Open certain Bibles and you will notice that some of the text is printed in red instead of black. The red is not random. It marks the words spoken by Jesus, setting his voice apart from the surrounding narration and dialogue. Many people grow up with these red letter editions and assume the practice is as old as the Bible itself. It is not. The idea is barely more than a century old, and it began with a single person and a single verse that caught his attention.

The credit goes to a magazine editor named Louis Klopsch, who worked in the late 1800s. He was reading in the Gospel of Luke, at the verse where Jesus speaks of a new covenant in his blood. The mention of blood gave Klopsch an idea. If the blood of Jesus made the new covenant, perhaps the words of Jesus could be honored by printing them in the color of that blood. He put the idea into practice and produced a red letter New Testament near the end of the century. A full red letter Bible followed a couple of years later, and the format spread quickly among readers. The timing helped, since printing in two colors was becoming more affordable and practical for publishers. What might have been an expensive novelty a generation earlier could now reach ordinary households.

The idea caught on because it met a real desire. Readers wanted a quick way to find and focus on what Jesus actually said. In a book with hundreds of pages of history, law, poetry, and letters, the red ink acted like a spotlight. For teachers and new believers alike, it made the words of Jesus easy to locate at a glance. The format also carried an emotional weight, a visual reminder of why those words were treasured. Publishers saw the appeal, and red letter editions became a standard option that remains popular today. You can now find red letter editions across many translations, from older classics to modern versions. For a lot of readers, a Bible without the red simply looks incomplete.

Here is a detail that surprises many readers. The earliest manuscripts of the New Testament had no red letters at all, and no color coding of any kind. They were written in Greek, in continuous script, often without even the spaces and punctuation we now take for granted. There were no quotation marks to show where speech began or ended. The distinction between the words of Jesus and the words around them was left to the reader to work out from the text. The red ink is a modern reading aid laid over an ancient document, not a feature the original writers built in.

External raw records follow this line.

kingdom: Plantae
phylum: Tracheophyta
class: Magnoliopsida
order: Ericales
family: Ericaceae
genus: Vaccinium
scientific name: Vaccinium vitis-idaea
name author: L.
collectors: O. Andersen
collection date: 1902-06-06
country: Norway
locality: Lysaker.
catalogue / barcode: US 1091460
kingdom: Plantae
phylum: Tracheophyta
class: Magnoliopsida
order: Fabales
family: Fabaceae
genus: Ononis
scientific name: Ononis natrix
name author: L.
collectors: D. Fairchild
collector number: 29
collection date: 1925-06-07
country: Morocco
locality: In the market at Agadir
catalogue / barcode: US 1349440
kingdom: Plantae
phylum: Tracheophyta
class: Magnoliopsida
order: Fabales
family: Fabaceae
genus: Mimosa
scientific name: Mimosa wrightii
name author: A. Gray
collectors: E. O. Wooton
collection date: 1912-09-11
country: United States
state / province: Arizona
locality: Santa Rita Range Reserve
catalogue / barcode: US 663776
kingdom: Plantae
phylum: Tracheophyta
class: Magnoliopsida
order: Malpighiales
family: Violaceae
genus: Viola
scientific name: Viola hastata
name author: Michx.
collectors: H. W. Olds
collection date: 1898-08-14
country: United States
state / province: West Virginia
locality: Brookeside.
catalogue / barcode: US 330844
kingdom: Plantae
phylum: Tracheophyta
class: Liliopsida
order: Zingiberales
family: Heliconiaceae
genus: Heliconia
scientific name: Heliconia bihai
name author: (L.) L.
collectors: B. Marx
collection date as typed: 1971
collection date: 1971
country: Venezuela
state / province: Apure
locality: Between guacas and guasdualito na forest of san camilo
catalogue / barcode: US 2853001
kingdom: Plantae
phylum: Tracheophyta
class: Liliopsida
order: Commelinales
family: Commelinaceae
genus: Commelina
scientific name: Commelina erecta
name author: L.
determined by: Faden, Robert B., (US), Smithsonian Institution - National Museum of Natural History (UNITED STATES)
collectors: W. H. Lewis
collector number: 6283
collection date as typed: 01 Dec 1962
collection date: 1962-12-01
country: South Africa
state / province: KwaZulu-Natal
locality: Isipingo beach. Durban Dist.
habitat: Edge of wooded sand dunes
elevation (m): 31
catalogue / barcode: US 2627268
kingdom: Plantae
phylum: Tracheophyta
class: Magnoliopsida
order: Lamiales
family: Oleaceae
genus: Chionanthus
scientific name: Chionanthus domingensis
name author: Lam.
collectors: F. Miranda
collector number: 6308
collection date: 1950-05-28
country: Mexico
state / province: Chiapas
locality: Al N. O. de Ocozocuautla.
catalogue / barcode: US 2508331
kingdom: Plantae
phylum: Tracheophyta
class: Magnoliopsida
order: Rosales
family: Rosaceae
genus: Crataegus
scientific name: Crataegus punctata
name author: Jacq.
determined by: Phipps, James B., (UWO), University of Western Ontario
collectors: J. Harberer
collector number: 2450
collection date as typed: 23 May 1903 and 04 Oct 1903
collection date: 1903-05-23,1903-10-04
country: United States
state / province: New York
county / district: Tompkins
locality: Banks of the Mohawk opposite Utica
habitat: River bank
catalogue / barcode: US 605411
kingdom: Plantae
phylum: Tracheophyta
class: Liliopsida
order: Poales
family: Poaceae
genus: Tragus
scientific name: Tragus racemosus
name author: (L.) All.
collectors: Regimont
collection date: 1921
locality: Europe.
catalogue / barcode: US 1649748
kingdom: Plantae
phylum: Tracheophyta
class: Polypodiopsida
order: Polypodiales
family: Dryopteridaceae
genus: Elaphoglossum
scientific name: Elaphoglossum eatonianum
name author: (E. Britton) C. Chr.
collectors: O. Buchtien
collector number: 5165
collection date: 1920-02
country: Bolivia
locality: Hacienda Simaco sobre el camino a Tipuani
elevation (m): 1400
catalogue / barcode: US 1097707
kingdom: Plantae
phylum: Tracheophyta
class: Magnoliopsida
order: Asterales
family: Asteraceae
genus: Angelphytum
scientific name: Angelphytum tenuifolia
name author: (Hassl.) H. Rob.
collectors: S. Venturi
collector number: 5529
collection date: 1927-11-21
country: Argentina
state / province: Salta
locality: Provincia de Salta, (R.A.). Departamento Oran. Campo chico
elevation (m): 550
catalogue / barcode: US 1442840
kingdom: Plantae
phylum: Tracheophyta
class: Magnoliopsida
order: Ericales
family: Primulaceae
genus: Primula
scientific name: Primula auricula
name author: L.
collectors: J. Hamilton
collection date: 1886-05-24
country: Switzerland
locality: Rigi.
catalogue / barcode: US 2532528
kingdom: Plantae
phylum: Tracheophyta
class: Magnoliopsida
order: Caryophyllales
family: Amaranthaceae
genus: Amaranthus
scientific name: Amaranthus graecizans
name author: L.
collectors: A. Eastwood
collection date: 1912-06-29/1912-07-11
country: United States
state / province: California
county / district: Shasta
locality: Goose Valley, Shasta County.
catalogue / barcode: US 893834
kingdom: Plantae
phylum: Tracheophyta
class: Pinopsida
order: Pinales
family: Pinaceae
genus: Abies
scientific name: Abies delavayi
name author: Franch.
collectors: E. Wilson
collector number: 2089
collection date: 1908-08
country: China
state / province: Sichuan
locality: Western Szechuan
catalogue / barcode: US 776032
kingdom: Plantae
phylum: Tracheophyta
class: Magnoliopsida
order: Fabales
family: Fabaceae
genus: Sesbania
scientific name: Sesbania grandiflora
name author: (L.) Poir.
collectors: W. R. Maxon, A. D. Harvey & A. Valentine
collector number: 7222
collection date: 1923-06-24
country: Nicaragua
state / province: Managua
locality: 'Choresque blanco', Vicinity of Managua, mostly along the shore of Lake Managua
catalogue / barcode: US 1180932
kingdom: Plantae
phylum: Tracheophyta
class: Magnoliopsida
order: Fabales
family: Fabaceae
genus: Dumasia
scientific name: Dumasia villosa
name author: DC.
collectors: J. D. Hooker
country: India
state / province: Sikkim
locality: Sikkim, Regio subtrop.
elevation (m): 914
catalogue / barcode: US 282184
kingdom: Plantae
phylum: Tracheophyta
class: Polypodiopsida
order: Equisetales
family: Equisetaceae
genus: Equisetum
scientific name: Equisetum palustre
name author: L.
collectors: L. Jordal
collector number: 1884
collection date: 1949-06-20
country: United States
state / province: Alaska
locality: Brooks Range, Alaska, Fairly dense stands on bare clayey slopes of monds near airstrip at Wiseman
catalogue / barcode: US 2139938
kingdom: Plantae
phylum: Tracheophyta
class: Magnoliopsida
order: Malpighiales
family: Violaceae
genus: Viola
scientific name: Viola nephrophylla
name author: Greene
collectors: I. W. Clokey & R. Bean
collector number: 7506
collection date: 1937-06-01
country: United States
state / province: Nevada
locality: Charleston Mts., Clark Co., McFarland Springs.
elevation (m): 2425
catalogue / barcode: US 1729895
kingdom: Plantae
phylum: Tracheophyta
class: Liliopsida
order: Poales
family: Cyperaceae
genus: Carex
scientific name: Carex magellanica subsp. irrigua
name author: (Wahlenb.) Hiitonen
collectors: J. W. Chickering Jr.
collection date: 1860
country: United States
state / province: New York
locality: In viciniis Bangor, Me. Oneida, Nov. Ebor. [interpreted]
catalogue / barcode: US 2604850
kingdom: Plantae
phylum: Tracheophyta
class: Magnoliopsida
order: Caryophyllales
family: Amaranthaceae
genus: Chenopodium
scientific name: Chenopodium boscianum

That raises a genuine question that scholars still discuss. If the original text did not mark where Jesus stopped speaking, then someone has to decide where the red ends. In most passages this is straightforward, since the narration makes it clear. In others it is harder. The Gospel of John is a well known example, because in some conversations it is not obvious where the words of Jesus end and the writer's own reflection begins. Different editions sometimes draw the line in slightly different places. The red letters are helpful, but they involve a human judgment that readers do not always notice. Careful study Bibles will sometimes explain the choices they made, though many editions leave the reader unaware that a choice was made at all. Knowing this does not weaken the text, it just invites a closer reading.

This is not a reason to distrust red letter Bibles, only a reason to read them thoughtfully. The color can help you slow down and pay attention to the teaching of Jesus, which is a good instinct. At the same time, the whole of Scripture is treated as valuable by the traditions that produced these Bibles, not only the parts printed in red. Leaning too hard on the red can accidentally suggest the black text matters less, which was never the intent. The wise approach is to let the red draw your eye without letting it shrink the rest of the book. Used well, it is a tool and not a rule.

The small mystery of the red ink opens into a bigger point about how we read. A choice made by one editor in the 1800s now shapes how millions of people see the page, which is a reminder that even the format of a Bible has a history. Knowing where a tradition comes from helps you use it with more understanding rather than less. The red letters were meant to honor the words of Jesus and to make them easy to find, and for many readers they still do exactly that. The point is to appreciate the aid while remembering it is an aid. Faith is deepened when we understand not only what we read, but how the book in our hands came to look the way it does.